We know that the writers of our Constitution never envisioned this as the federal government’s role, because at our nation’s founding, and for about 150 years afterwards, the sum total of federal welfare payments was essentially zero. The powers of the federal government are specifically listed in the Constitution; they are the powers needed in a federal system for the central government to provide for the common defense, to maintain unified legal and financial systems, and to resolve inter-state disputes. It wasn’t until the 1930’s that America started on its current path of ever-increasing redistribution of wealth.
All this federal welfare spending, as well as transfer payments like Social Security, spring from an interpretation of just two phrases in the Constitution: “provide for the common Defense and general Welfare of the United States” and “To make all Laws which shall be necessary and proper for carrying into Execution the foregoing Powers”. But these two phrases have created a government where today the welfare and redistribution programs dwarf the portion that handles of all the enumerated powers in the Constitution
Some on the left would ask “What’s the problem?

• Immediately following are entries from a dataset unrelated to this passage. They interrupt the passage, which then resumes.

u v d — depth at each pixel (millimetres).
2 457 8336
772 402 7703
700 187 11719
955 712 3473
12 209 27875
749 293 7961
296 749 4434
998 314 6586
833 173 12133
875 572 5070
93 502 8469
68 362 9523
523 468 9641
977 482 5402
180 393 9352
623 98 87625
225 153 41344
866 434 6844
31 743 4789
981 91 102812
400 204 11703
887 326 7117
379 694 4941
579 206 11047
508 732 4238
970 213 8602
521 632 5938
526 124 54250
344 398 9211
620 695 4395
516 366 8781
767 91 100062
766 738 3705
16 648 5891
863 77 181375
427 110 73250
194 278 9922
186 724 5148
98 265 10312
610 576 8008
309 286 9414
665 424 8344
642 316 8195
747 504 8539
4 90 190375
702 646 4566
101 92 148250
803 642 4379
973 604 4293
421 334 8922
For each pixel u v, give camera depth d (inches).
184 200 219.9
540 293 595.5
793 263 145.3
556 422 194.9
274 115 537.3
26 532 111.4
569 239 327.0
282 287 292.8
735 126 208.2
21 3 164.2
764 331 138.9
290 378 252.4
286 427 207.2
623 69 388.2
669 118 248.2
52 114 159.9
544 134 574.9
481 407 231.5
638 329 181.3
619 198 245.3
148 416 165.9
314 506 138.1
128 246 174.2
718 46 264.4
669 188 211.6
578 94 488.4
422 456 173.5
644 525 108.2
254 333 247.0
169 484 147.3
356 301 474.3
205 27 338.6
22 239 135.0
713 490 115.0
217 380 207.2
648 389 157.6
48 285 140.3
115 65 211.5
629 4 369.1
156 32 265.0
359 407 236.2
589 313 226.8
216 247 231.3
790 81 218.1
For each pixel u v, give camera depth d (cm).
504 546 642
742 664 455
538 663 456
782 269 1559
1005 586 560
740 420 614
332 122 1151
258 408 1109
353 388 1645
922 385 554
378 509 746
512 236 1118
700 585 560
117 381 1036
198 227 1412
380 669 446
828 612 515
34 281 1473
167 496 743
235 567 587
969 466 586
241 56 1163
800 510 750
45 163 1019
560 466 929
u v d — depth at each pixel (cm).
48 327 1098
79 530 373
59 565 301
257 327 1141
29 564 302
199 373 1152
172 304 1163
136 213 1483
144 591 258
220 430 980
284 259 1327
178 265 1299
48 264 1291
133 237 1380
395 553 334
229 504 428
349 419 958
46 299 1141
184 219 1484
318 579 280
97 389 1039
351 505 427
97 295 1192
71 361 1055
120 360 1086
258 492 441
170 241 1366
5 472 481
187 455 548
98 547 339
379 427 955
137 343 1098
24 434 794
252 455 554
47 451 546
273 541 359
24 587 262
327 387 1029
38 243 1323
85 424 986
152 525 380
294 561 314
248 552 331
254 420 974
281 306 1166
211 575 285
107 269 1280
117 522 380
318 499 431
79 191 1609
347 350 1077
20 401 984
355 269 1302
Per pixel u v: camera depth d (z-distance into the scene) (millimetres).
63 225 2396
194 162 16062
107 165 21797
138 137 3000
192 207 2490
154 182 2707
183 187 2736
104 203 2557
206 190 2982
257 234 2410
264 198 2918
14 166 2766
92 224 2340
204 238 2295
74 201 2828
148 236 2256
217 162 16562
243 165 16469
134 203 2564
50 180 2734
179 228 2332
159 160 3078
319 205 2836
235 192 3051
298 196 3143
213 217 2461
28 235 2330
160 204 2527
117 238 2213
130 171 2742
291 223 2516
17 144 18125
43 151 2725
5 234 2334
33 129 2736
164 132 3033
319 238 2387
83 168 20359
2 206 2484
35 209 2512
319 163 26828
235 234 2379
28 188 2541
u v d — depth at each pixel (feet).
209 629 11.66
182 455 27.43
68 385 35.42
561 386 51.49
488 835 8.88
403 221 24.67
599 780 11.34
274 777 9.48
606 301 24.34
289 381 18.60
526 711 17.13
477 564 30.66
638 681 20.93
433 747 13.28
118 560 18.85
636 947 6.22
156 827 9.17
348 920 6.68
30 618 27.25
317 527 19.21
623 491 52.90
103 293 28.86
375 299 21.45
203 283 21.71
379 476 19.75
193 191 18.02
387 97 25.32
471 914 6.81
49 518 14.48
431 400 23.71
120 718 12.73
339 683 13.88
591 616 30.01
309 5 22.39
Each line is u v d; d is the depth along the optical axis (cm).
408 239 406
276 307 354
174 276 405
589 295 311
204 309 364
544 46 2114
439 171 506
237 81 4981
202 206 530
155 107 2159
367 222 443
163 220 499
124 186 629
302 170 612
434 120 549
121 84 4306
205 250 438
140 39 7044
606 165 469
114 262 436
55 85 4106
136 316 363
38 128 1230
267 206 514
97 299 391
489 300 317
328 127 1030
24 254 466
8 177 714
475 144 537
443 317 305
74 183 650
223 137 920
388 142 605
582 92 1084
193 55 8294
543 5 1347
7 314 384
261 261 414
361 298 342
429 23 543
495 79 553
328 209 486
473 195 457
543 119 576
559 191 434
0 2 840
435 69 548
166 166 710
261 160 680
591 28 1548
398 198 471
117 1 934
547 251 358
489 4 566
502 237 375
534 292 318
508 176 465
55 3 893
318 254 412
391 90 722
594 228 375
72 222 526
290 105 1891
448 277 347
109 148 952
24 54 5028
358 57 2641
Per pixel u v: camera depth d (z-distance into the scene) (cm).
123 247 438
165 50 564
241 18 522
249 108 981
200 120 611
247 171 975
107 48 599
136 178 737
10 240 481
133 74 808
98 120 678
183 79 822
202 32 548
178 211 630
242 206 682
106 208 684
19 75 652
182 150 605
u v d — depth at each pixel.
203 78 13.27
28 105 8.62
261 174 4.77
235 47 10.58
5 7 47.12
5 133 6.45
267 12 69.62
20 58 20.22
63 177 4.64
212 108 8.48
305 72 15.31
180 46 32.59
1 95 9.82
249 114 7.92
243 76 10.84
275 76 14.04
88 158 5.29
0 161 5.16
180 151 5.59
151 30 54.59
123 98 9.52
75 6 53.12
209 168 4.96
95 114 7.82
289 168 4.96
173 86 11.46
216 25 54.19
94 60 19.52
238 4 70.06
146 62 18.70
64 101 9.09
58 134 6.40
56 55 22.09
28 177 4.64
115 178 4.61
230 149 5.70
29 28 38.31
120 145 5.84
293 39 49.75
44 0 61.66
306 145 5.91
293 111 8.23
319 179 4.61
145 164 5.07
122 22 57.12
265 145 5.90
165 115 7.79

So what if the federal government spends money on the general welfare of its citizens, our friends in Europe all agree that’s a perfectly good thing for a national government to do.”
Certainly it is important for government to assist those who aren’t able to take care of themselves, but you have to ask how wise is it to have the federal government in charge of welfare payments in the first place. Being closer to the problem, city, county and state governments can run these programs more efficiently and with closer citizen oversight. The Constitution omitted mention of welfare programs because the Founders intended to limit the federal government’s powers. The power to hand out money to “the deserving” is open ended and unlimited; unless reigned in, the only question is whether the nation achieves insolvency before we hit our next “milestone”.